Traditional Methods Still Have Their Place
We haven’t abandoned our woks or griddle pans. We’ve added air frying to our arsenal, making us more versatile cooks.
Community Makes It Better
Our readers, our cook-off friends, our kids’ school community … everyone who tries our recipes and shares their results makes The Fryerist better.
Why We Do This
Simple answer: Because crispy food makes people happy, and air frying makes crispy food accessible.
Real answer: We believe cooking should be:
- Achievable – You don’t need professional training or expensive equipment
- Rewarding – The satisfaction of pulling golden, crispy perfection from your air fryer
- Sustainable – Less oil, less mess, less energy consumption
- Fun – Experimenting without fear, cooking without stress
- Delicious – Never, ever compromising on flavor
We test so you don’t have to. We fail so you won’t.
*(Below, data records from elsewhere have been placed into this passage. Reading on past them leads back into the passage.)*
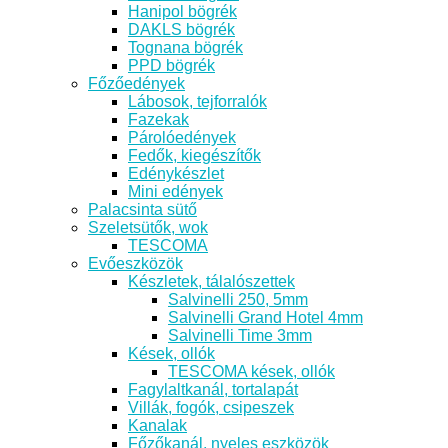
Hanipol bögrék
DAKLS bögrék
Tognana bögrék
PPD bögrék
Főzőedények
Lábosok, tejforralók
Fazekak
Párolóedények
Fedők, kiegészítők
Edénykészlet
Mini edények
Palacsinta sütő
Szeletsütők, wok
TESCOMA
Evőeszközök
Készletek, tálalószettek
Salvinelli 250, 5mm
Salvinelli Grand Hotel 4mm
Salvinelli Time 3mm
Kések, ollók
TESCOMA kések, ollók
Fagylaltkanál, tortalapát
Villák, fogók, csipeszek
Kanalak
Főzőkanál, nyeles eszközök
We obsess over details so you can cook with confidence.
Our Promise to You
Every recipe we publish:
✅ Has been tested multiple times in real home kitchens
✅ Includes exact temperatures and times
✅ Provides visual cues and troubleshooting tips
✅ Works with standard air fryer models
✅ Prioritizes flavor above all else
✅ Respects your time and ingredients
We will never:
❌ Publish untested recipes
❌ Claim something is “just as good” when it’s not
❌ Gatekeep techniques or pretend cooking is harder than it is
❌ Forget that you’re cooking for real people with real lives
❌ Lose sight of why we started this: the joy of crispy, delicious food
Join the Journey
Whether you’re:
- A complete air fryer beginner
- A skeptic wondering if it’s worth it
- An enthusiast looking to level up
- A home cook chasing restaurant quality
- Someone who just really, really loves crispy food
Welcome. You’re in the right place.
The Fryerist is more than recipes. It’s a community of people who believe that great food shouldn’t require a culinary degree, that crispy texture is a fundamental human right, and that air frying, done properly, is nothing short of revolutionary.
Ready to start? Browse our [Recipe Index], join our [Newsletter], or dive into our [Air Fryer Basics Guide].
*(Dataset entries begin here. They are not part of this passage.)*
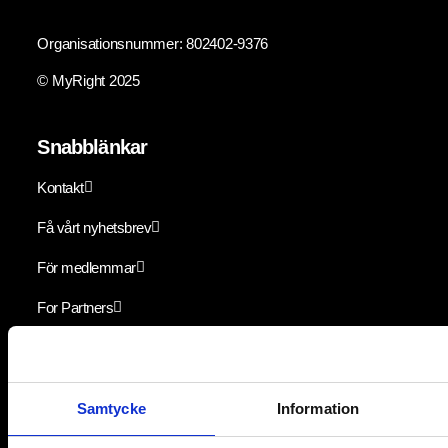
Organisationsnummer: 802402-9376
© MyRight 2025
Snabblänkar
Kontakt
Få vårt nyhetsbrev
För medlemmar
For Partners
Aktuellt
Lediga jobb
Samtycke
Information
Följ oss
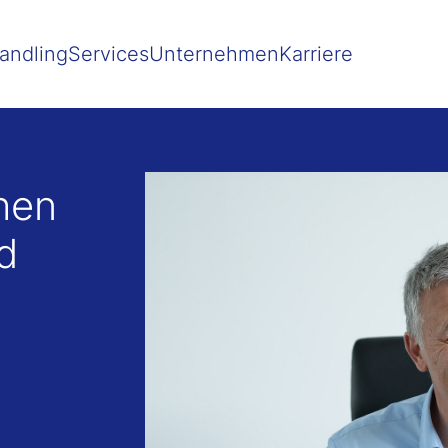
 besser passende Version dieser Seite
Diese Meldung nicht mehr 
andling
Services
Unternehmen
Karriere
hen
d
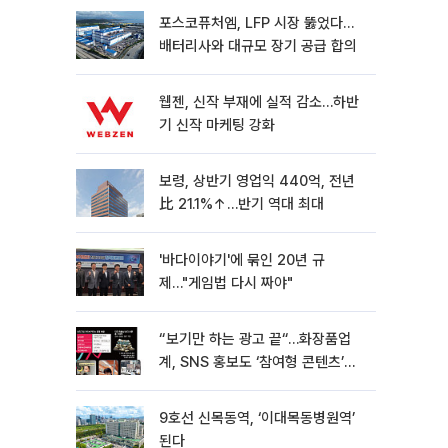
포스코퓨처엠, LFP 시장 뚫었다…
배터리사와 대규모 장기 공급 합의
웹젠, 신작 부재에 실적 감소…하반
기 신작 마케팅 강화
보령, 상반기 영업익 440억, 전년
比 21.1%↑…반기 역대 최대
'바다이야기'에 묶인 20년 규
제…"게임법 다시 짜야"
“보기만 하는 광고 끝“…화장품업
계, SNS 홍보도 ‘참여형 콘텐츠’로
변모[K뷰티 라방戰]
9호선 신목동역, ‘이대목동병원역’
된다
Have questions? We’re here: TheFryerist@mail.com
Want to challenge us to an air fryer cook-off? Now you’re speaking our language.
Let’s Make Something Delicious
From those first skeptical spring rolls to the elaborate Baked Alaska dreams, from broken air fryers to double-basket systems, from school events to friend group competitions this journey has been about one thing:
Proving that with the right technique, the right temperature, and the right attitude, you can achieve extraordinary results in an ordinary kitchen.
So preheat your air fryer to 400°F, channel your inner Ramsay (precision) and Prue (joy), and let’s cook something brilliant.
Welcome to The Fryerist.
Where every meal is an opportunity for perfect crispiness.
© 2026 The Fryerist. All rights reserved.
P.S. Yes, we’re still planning that food truck. Yes, the Baked Alaska is still the centerpiece. No, we haven’t figured out all the logistics yet. But we didn’t think golden air-fried spring rolls were possible either, and look where that got us.